# 1990 240sx build thread



## dustinj9 (Aug 24, 2010)

Hey everyone I'm starting a build thread for the new 240sx i just picked up. It's a 1990 hatch with 176,000 miles on it. The kid I bought it from dropped a piece of the valve cover gasket inside the engine. Lucky for me i dropped the oil pan and pulled the piece right out. His loss was my gain. I picked the car up for $600. 
So here's the deal I got the piece out of the oil pan where it ended up falling. I replaced the valve cover gasket and oil pan gasket. I started the car right up! Decided to take for a test drive and it drove great for about 10 mins when I decided to do a burnout to see if anything would break. Sure enough I blew a head gasket. So i'm fixing that at the moment but I thought I'd go ahead and start my build thread. 

My plans:
flat and gloss black paint scheme
build a ka-t (if anyone has a KA motor for sale let me know)
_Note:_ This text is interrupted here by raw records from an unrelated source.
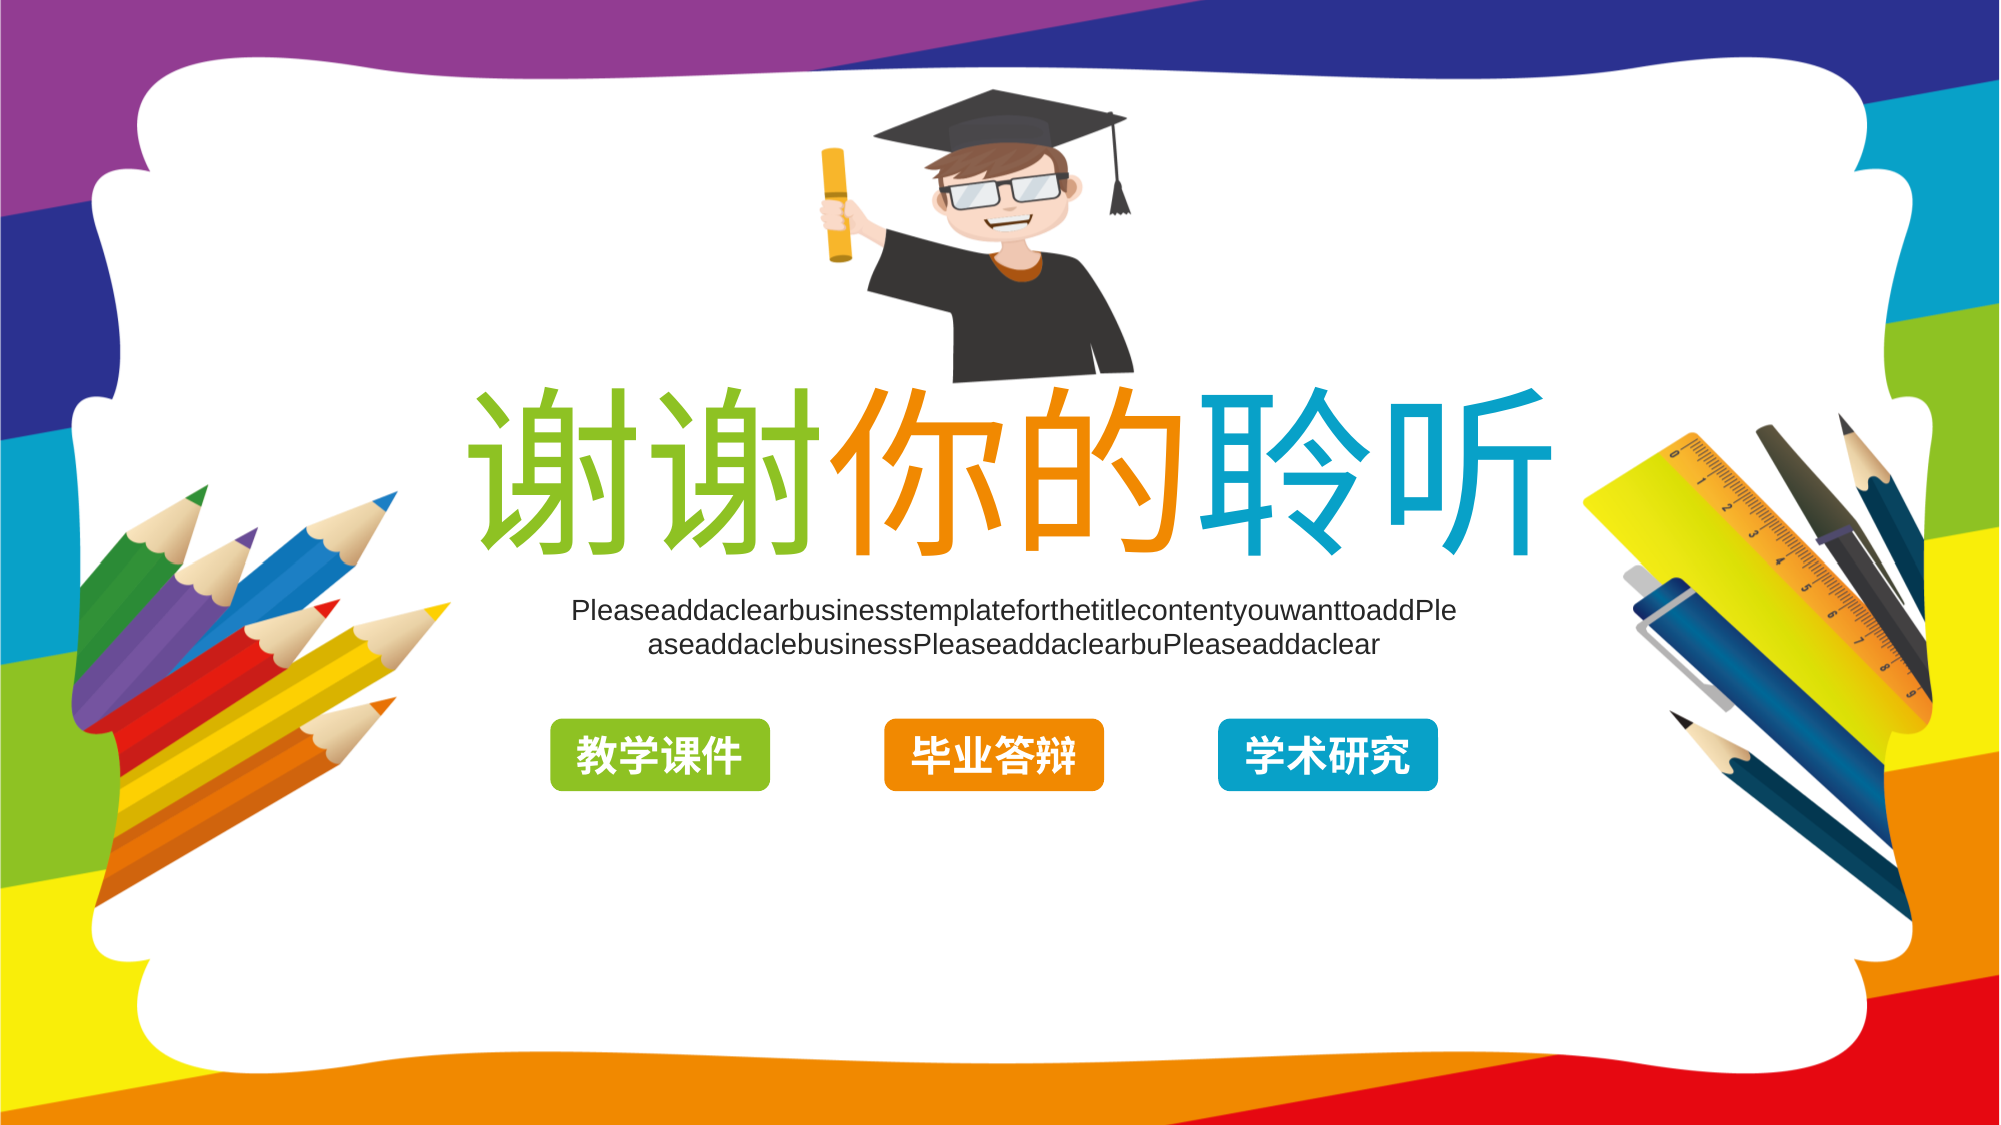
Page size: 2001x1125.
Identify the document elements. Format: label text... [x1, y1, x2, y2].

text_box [884, 718, 1105, 792]
text_box PleaseaddaclearbusinesstemplateforthetitlecontentyouwanttoaddPleaseaddaclebusinessPleaseaddaclearbuPleaseaddaclear [550, 583, 1480, 669]
text_box 谢谢你的聆听 [446, 351, 1590, 586]
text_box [1218, 718, 1439, 792]
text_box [550, 718, 771, 792]
picture [0, 0, 2000, 1125]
You can view pics here: http://www.cardomain.com/ride/3883659


----------



## the240guy (Sep 9, 2010)

looks like you got one heck of a deal. ive got a 93 hatch and thought about a KA-T but heard it was quite a hassle. SR is the way to go. . . . . .from what i hear. if i were you i would keep it simple for now. They are gettin really hard to find, especially stock and in good shape like yours. keep us posted on it


----------



## dustinj9 (Aug 24, 2010)

It's just a toy for me man. I'm not a fan of the sr motor and I can boost a KA and be happy until I get an LS1 and decide to take on that project.


----------



## dustinj9 (Aug 24, 2010)

Can someone tell me how to put pics up on the forum?


----------



## dustinj9 (Aug 24, 2010)

it just asks for a url when i try to ad a pic.


----------



## trmn8r (Apr 16, 2005)

dustinj9 said:


> it just asks for a url when i try to ad a pic.


use photobucket , load your pics onto it and they supply a url for the pic


----------



## Lurking (Jul 30, 2010)

Good luck sir. i got a 91 hatch for $800 a while back..yet 2 get it running though. Wanna get a sr honestly.


----------



## Shadao (Aug 14, 2007)

Lurking said:


> Good luck sir. i got a 91 hatch for $800 a while back..yet 2 get it running though. Wanna get a sr honestly.


sr's are nice and all... but for half the price you could drop in a v8 and make more power and tq than you will ever need...


----------